Now, the White House must decide whether to pull its trump card and force the Pentagon to move forward with the program or let Hagel make his own call, the nonprofit source said. The issue, he said, has risen to the level of Vice President Joe Biden, but the decision whether to intervene will likely be made by either the national security or domestic policy staff.
Pentagon offices, along with advisers from DOE and USDA, have spent the last nine months vetting roughly two dozen industry proposals in the competition to win $30 million under the first phase of the program. Companies would use that money to develop plans for refineries that would then compete in phase two for construction funding. An announcement of the winners has been widely expected for weeks.

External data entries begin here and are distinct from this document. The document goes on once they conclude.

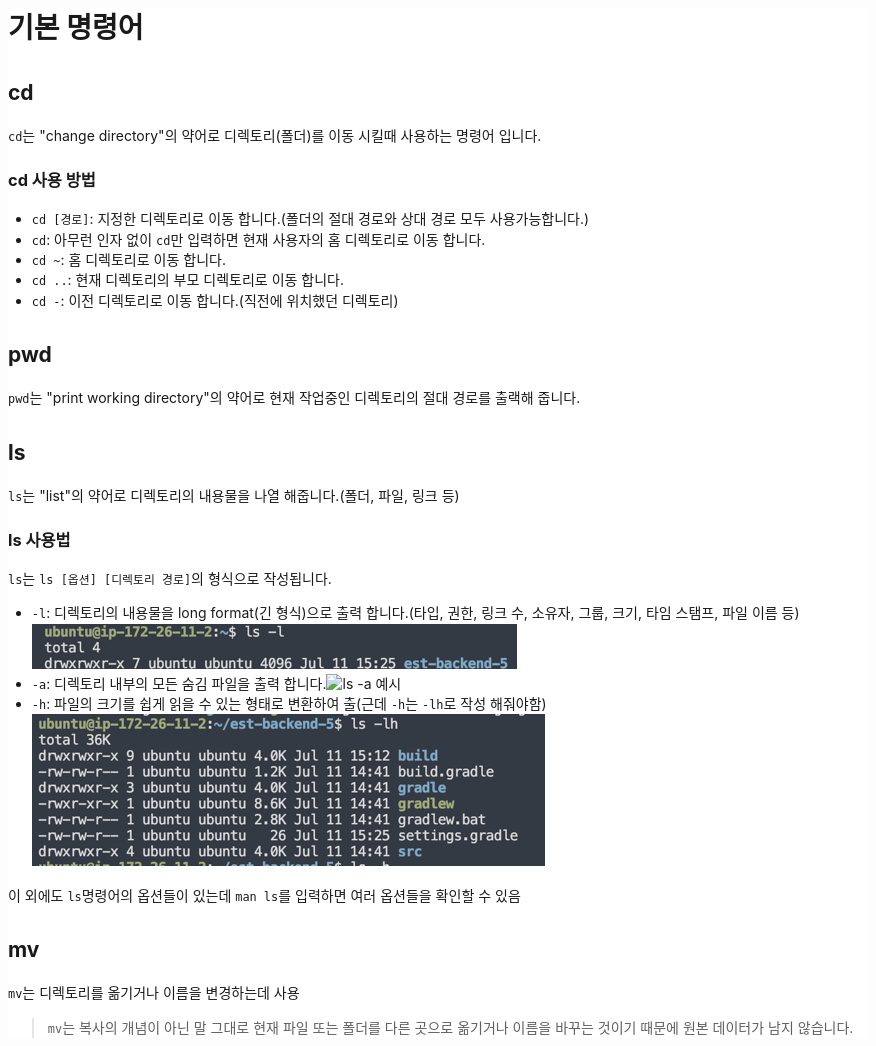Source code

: # 기본 명령어

## cd

`cd`는 "change directory"의 약어로 디렉토리(폴더)를 이동 시킬때 사용하는 명령어 입니다.

### cd 사용 방법

- `cd [경로]`: 지정한 디렉토리로 이동 합니다.(폴더의 절대 경로와 상대 경로 모두 사용가능합니다.)
- `cd`: 아무런 인자 없이 `cd`만 입력하면 현재 사용자의 홈 디렉토리로 이동 합니다.
- `cd ~`: 홈 디렉토리로 이동 합니다.
- `cd ..`: 현재 디렉토리의 부모 디렉토리로 이동 합니다.
- `cd -`: 이전 디렉토리로 이동 합니다.(직전에 위치했던 디렉토리)

## pwd

`pwd`는 "print working directory"의 약어로 현재 작업중인 디렉토리의 절대 경로를 출랙해 줍니다.

## ls

`ls`는 "list"의 약어로 디렉토리의 내용물을 나열 해줍니다.(폴더, 파일, 링크 등)

### ls 사용법

`ls`는 `ls [옵션] [디렉토리 경로]`의 형식으로 작성됩니다.

- `-l`: 디렉토리의 내용물을 long format(긴 형식)으로 출력 합니다.(타입, 권한, 링크 수, 소유자, 그룹, 크기, 타임 스탬프, 파일 이름
  등)<img alt="ls -l 예시" src="blog/TIL/7:10/ls-l.png"/>
- `-a`: 디렉토리 내부의 모든 숨김 파일을 출력 합니다.<img alt="ls -a 예시" src="bog/TIL/7:10/img.png"/>
- `-h`: 파일의 크기를 쉽게 읽을 수 있는 형태로 변환하여 출(근데 `-h`는 `-lh`로 작성 해줘야함)<img alt="-h 예시" src="blog/TIL/7:10/ls-lh.png"/>

이 외에도 `ls`명령어의 옵션들이 있는데 `man ls`를 입력하면 여러 옵션들을 확인할 수 있음

## mv

`mv`는 디렉토리를 옮기거나 이름을 변경하는데 사용

> `mv`는 복사의 개념이 아닌 말 그대로 현재 파일 또는 폴더를 다른 곳으로 옮기거나 이름을 바꾸는 것이기 때문에 원본 데이터가 남지 않습니다.
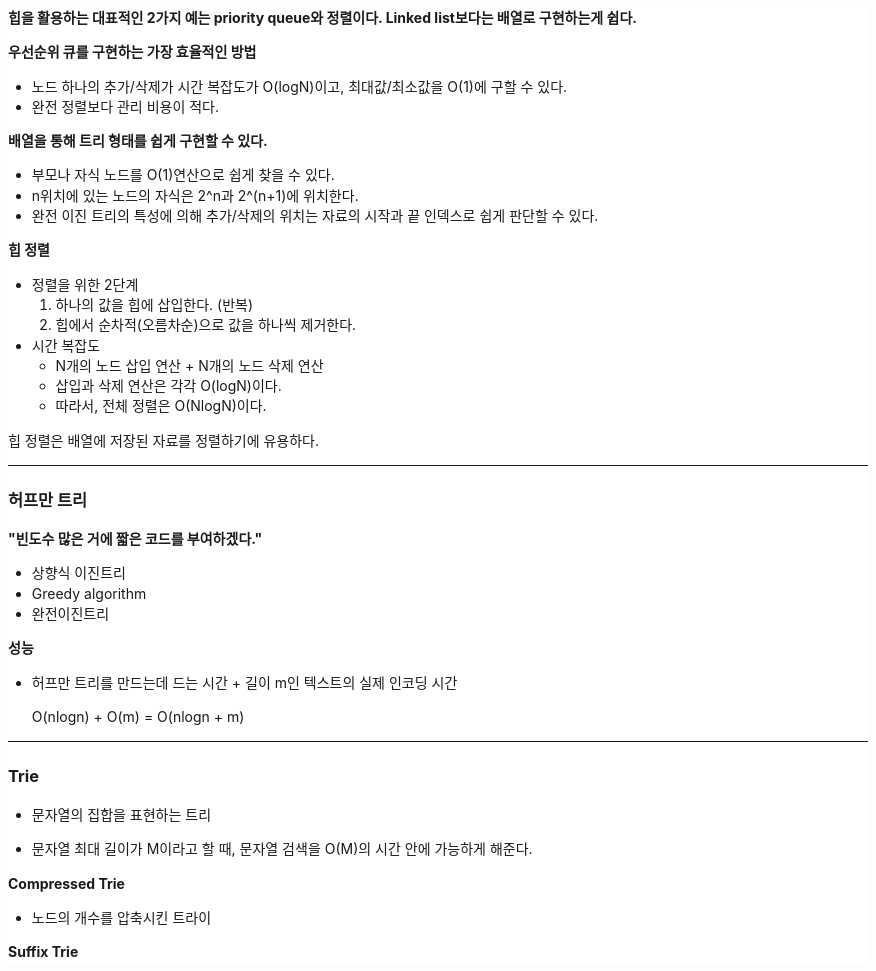 

**힙을 활용하는 대표적인 2가지 예는 priority queue와 정렬이다. Linked list보다는 배열로 구현하는게 쉽다.**



**우선순위 큐를 구현하는 가장 효율적인 방법**

- 노드 하나의 추가/삭제가 시간 복잡도가 O(logN)이고, 최대값/최소값을 O(1)에 구할 수 있다.
- 완전 정렬보다 관리 비용이 적다.



**배열을 통해 트리 형태를 쉽게 구현할 수 있다.**

- 부모나 자식 노드를 O(1)연산으로 쉽게 찾을 수 있다.
- n위치에 있는 노드의 자식은 2^n과 2^(n+1)에 위치한다.
- 완전 이진 트리의 특성에 의해 추가/삭제의 위치는 자료의 시작과 끝 인덱스로 쉽게 판단할 수 있다.



**힙 정렬**

- 정렬을 위한 2단계
  1. 하나의 값을 힙에 삽입한다. (반복)
  2. 힙에서 순차적(오름차순)으로 값을 하나씩 제거한다.
- 시간 복잡도
  - N개의 노드 삽입 연산 + N개의 노드 삭제 연산
  - 삽입과 삭제 연산은 각각 O(logN)이다.
  - 따라서, 전체 정렬은 O(NlogN)이다.

힙 정렬은 배열에 저장된 자료를 정렬하기에 유용하다.

---

### 허프만 트리

**"빈도수 많은 거에 짧은 코드를 부여하겠다."**

- 상향식 이진트리
- Greedy algorithm
- 완전이진트리

**성능**

- 허프만 트리를 만드는데 드는 시간 + 길이 m인 텍스트의 실제 인코딩 시간

  O(nlogn) + O(m) = O(nlogn + m)

---

### Trie

- 문자열의 집합을 표현하는 트리

- 문자열 최대 길이가 M이라고 할 때, 문자열 검색을 O(M)의 시간 안에 가능하게 해준다.

**Compressed Trie**

- 노드의 개수를 압축시킨 트라이

**Suffix Trie**
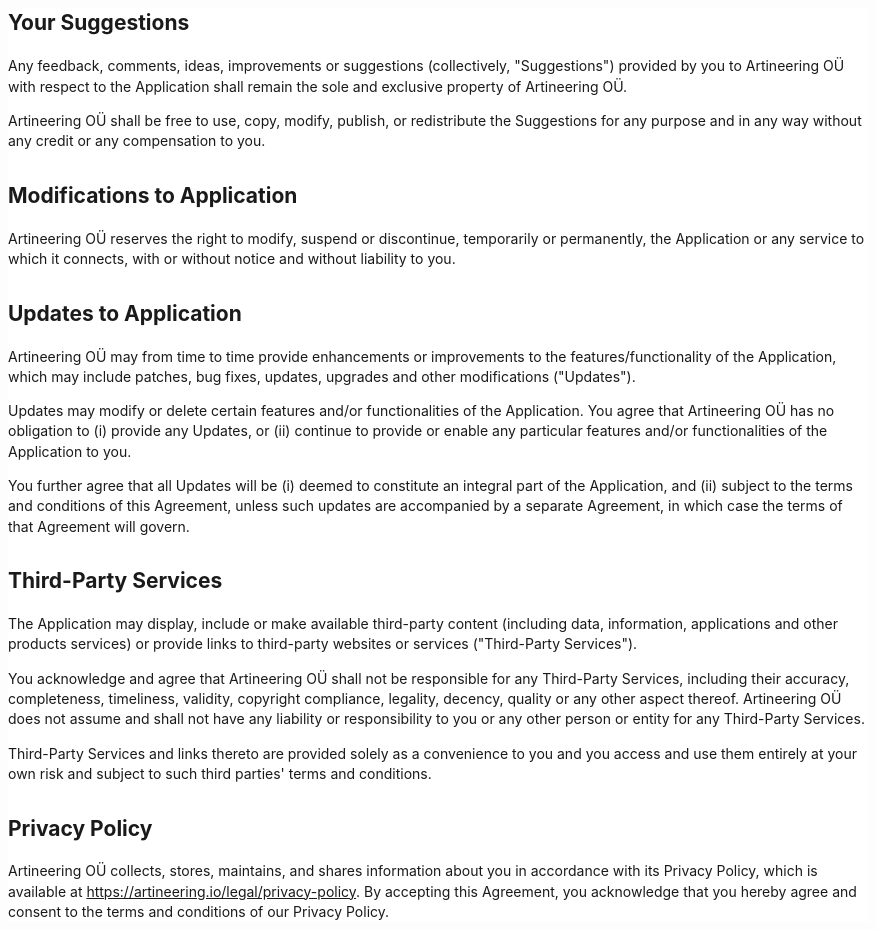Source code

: 
## Your Suggestions

Any feedback, comments, ideas, improvements or suggestions (collectively, "Suggestions") provided by you to Artineering OÜ with respect to the Application shall remain the sole and exclusive property of Artineering OÜ.

Artineering OÜ shall be free to use, copy, modify, publish, or redistribute the Suggestions for any purpose and in any way without any credit or any compensation to you.


## Modifications to Application

Artineering OÜ reserves the right to modify, suspend or discontinue, temporarily or permanently, the Application or any service to which it connects, with or without notice and without liability to you.


## Updates to Application

Artineering OÜ may from time to time provide enhancements or improvements to the features/functionality of the Application, which may include patches, bug fixes, updates, upgrades and other modifications ("Updates").

Updates may modify or delete certain features and/or functionalities of the Application. You agree that Artineering OÜ has no obligation to (i) provide any Updates, or (ii) continue to provide or enable any particular features and/or functionalities of the Application to you.

You further agree that all Updates will be (i) deemed to constitute an integral part of the Application, and (ii) subject to the terms and conditions of this Agreement, unless such updates are accompanied by a separate Agreement, in which case the terms
of that Agreement will govern.


## Third-Party Services

The Application may display, include or make available third-party content (including data, information, applications and other products services) or provide links to third-party websites or services ("Third-Party Services").

You acknowledge and agree that Artineering OÜ shall not be responsible for any Third-Party Services, including their accuracy, completeness, timeliness, validity, copyright compliance, legality, decency, quality or any other aspect thereof. Artineering OÜ does not assume and shall not have any liability or responsibility to you or any other person or entity for any Third-Party Services.

Third-Party Services and links thereto are provided solely as a convenience to you and you access and use them entirely at your own risk and subject to such third parties' terms and conditions.


## Privacy Policy

Artineering OÜ collects, stores, maintains, and shares information about you in accordance with its Privacy Policy, which is available at https://artineering.io/legal/privacy-policy. By accepting this Agreement, you acknowledge that you hereby agree and consent to the terms and conditions of our Privacy Policy.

At stake is near-term construction of the first commercial-scale refineries for drop-in replacement biofuels. Such refineries are broadly expected to be built in the next decade or so; the federal investment is intended to speed forward the construction.
“I’m not going to tell you that there would never have been commercial-scale drop-in biofuel refineries without this program,” the second source familiar with the project said. “It would accelerate it.”
Following the 2011 failure of the government-backed solar firm Solyndra, congressional Republicans have been highly critical of such federal energy investments. That criticism has been especially strong when it comes to programs involving the military. Opponents have contended that spending on energy programs is an unwise use of limited defense dollars.
In addition to tangible setbacks to the biofuels industry that canceling the program could bring, supporters also say it would send exactly the wrong message to the industry at a time when it is engaged in battles on multiple fronts, including efforts to reform the renewable fuel standard.
“For the biofuels industry, the signal this would send [from the administration] is ‘don’t trust us,'” the source said.